Even by the standards of emerging markets, Brazil’s recovery from the global recession has been “robust”, says Martin Hutchinson on Breakingviews. Rising commodity prices have underpinned exports, while domestic demand has taken off too.
GDP rose by a China-like 9% year-on-year in the first quarter. That’s the fastest pace in 15 years, with private consumption leading the way. It climbed by an annual 9.3%, helped by unemployment at a record low of 7% and easier credit. Industrial production was up by an annual 18.6% in April, while retail sales have been growing at 9%. GDP growth is expected to hit 7% in 2010.
With the economy going gangbusters, there is scant spare capacity left in the economy and shortages are appearing. AmBev, the region’s biggest brewer, has had to import beer cans because local supplies have been exhausted. The central bank hiked interest rates by 0.75% to 10.25% last week. It is moving at an “aggressive pace” to temper growth amid fears of overheating, says Virgilio Castro Cunha of Bank of America. Inflation has exceeded the bank’s target of 4.5% every month this year and is now at 5.3%.
A “cooling breeze” is starting to blow, says Jonathan Wheatley on Breakingviews. Interest rates are set to keep rising. And government stimuli to cushion the impact of the global downturn, such as tax rebates for consumers buying cars and other durable goods, are being scaled back.
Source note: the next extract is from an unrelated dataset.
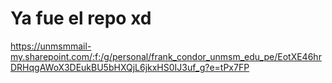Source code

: # Ya fue el repo xd
https://unmsmmail-my.sharepoint.com/:f:/g/personal/frank_condor_unmsm_edu_pe/EotXE46hrDRHqgAWoX3DEukBU5bHXQjL6jkxHS0IJ3uf_g?e=tPx7FP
The global picture is also a worry. Brazil “won’t be immune” to a renewed slide in global growth, says Morgan Stanley. That would be bad news for commodities, which are also threatened by a Chinese slowdown.
Brazil is “a top emerging market and the long-term picture remains bright”, says William Rocco of Morningstar. But the near-term outlook is hardly compelling. Risky assets, such as emerging markets, are especially vulnerable to global jitters. Meanwhile, the recently launched JP Morgan Brazil Investment Trust concentrates on domestic companies and so offers a safer way to invest than an exchange-traded fund tracking the commodity-heavy index. But the trust is currently on a small premium to net asset value – another reason to wait for a better entry point.